Ha la passione dell'imprevisto. È un Dio in agguato

DonneAlSepolcroS’incamminarono tremanti in direzione del sepolcro: là, nella mesta consolazione di una tomba scavata nella roccia, erano convinte di ritrovare almeno il corpo di quell’Uomo che tanto volevano piangere. E, piangendo, arrecare a Lui dolce e femminile compagnia. Nei Vangeli gli uomini prendono sonno ad intervalli più o meno regolari; nei Vangeli le donne stazionano veglianti da Nazareth al Golgota, anche dopo. Dall’inizio alla fine. Per sempre: sarà impresa tra le più folli e ardue far credere ad una donna che tutto sia finito, che la speranza si sia spenta, che non ci sia più storia alcuna da raccontare. Loro non prendono sonno: stanno deste, tutt’al più camminano confabulando tra loro. Il Sabato Santo, a dar retta ai Vangeli, è il giorno del grande silenzio e, pertanto, la vera “festa della donna”: sono loro a reggere il mondo quando gli uomini hanno già fatto armi e bagagli, lesti a tornare ai loro vecchi mestieri d’un tempo. Dei primi tempi della loro storia: quella monotona, ripetitiva, abituale. Quella della pesca, delle taverne, dei baratti al mercato del pesce di Cafarnao.

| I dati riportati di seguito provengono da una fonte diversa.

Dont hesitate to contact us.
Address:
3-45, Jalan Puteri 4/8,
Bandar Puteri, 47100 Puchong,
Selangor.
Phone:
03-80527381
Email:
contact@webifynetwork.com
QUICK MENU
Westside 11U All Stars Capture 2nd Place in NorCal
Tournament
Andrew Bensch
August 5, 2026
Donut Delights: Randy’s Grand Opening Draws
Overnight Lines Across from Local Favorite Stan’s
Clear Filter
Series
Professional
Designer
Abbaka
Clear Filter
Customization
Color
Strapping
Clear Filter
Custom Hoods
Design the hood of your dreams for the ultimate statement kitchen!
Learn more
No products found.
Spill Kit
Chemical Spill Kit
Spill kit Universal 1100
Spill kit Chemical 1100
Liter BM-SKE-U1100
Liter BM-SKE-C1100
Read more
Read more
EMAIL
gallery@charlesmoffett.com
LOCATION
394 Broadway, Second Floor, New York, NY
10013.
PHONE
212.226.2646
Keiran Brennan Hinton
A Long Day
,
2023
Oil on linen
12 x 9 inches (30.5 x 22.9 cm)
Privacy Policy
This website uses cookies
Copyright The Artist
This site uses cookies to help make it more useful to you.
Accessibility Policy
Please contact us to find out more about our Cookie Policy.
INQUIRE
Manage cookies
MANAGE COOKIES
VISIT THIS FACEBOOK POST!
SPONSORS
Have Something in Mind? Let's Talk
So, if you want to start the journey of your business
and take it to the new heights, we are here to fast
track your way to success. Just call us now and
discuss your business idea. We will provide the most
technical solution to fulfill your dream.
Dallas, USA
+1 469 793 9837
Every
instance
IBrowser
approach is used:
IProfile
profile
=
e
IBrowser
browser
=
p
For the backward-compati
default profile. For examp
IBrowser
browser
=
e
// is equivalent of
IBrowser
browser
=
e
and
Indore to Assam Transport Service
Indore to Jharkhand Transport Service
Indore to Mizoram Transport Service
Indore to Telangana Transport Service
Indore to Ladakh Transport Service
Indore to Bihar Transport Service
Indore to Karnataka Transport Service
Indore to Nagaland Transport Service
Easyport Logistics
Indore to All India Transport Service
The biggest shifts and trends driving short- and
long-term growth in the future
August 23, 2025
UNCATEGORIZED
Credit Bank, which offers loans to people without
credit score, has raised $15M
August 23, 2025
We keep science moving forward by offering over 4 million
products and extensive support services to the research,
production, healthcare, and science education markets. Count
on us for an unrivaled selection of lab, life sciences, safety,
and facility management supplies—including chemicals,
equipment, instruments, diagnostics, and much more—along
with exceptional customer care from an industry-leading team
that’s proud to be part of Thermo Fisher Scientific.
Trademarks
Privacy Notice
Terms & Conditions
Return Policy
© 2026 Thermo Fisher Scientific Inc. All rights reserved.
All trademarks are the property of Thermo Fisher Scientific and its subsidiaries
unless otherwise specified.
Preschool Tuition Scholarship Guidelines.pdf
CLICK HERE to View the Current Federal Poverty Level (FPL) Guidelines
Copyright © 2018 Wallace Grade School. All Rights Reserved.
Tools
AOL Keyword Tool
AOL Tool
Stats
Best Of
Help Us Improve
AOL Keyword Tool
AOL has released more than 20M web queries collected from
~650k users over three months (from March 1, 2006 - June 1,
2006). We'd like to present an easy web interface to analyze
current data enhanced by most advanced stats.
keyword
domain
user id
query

Giunte al sepolcro, però, non trovarono l’Uomo che andavano cercando: era rimasta traccia in un lenzuolo che d’ora innanzi andrà zigzagando tra le strade degli uomini. La chiameranno “Sacra Sindone” e in fronte ad essa s’inginocchieranno come in fronte a nessun’altra delle reliquie di Lui: è rimasta l’ultima traccia fugace di una storia che rimase stupore per alcuni e inganno per altri. Di una storia che Lui volle dipingere con i tratti della discrezione e della leggerezza, dall’inizio alla fine. Quando nacque a Betlemme, sembra che nessuno se ne accorse più di tanto, che a nessuno gliene importò più di qualunque altra nascita. Lui non si scompose: per trent’anni scelse di vivere con discrezione, nascosto in quel silenzio feriale e intimo di una storia simile a tante altre: tra casa e bottega, tra ammaestramenti e fraintendimenti, in cucina con Maria o nel retrobottega con Giuseppe. Scelse ciò che era quasi banale – la carne, la quotidianità, la stanchezza – per fare suo l’odore della storia, il profumo dell’uomo. Farsi uomo fu per Lui la più bella delle avventure possibili: per trent’anni pochi s’accorsero di Lui. Lui, da parte sua, s’allenò ad accorgersi di tutto e di tutti: gigli e accattoni, storpi e uccelli, lanterne e lievito.
Di Lui s’accorgeranno tre anni, dai trenta ai trentatré: quanto basta per decretarlo inutile e fastidioso. Imbarazzante e ingombrante. Ilari e baldanzosi, scelsero di inchiodarlo ad una Croce: l’ignoranza di chi, recidendo un fiore, s’immagina di cancellare la primavera. Rimarrà l’illusione di tanti dentro i Vangeli, di altrettanti dentro la storia di tutti i giorni. Lui tacque, resse, accettò tutto: morì da solo, come un cane. Dentro l’ultimo sguardo di una Donna che Gli era madre e amante, donna e Madonna. Il sepolcro, però, Gli stava stretto: come può una stanza pensare di rinchiudere la primavera? Tre giorni dopo, non lo trovarono già più: la sua Resurrezione mandò all’aria tutto. Ancora una volta, stavolta ancor più di prima. Fu l’inizio di una storia nuova, di un’avventura da risorti, della più stravagante e ambiziosa tra le storie che si raccontano: quella cristiana. Che s’accese con un incontro e uno sguardo: quello col Gesù Risorto. Anche allora, come a Betlemme, scelse di rimanere discreto: si nascose in un viandante per parlare a Cleopa, si lasciò confondere con il giardiniere per consolare la Maddalena, si mostrò di passaggio e affamato per farsi arrostire del pesce da pescatori doppiamente sconsolati. Fu così discreto e delicato che a tutti dovette confermare quella Bellezza con le parole: “Sono io”. E loro, tempo di riprendersi, tutti a dirsi e darsi la prima buona Pasqua della storia: «E’ il Signore!» (Gv 21,7). Con quella discrezione che rimase la Sua vera nobiltà.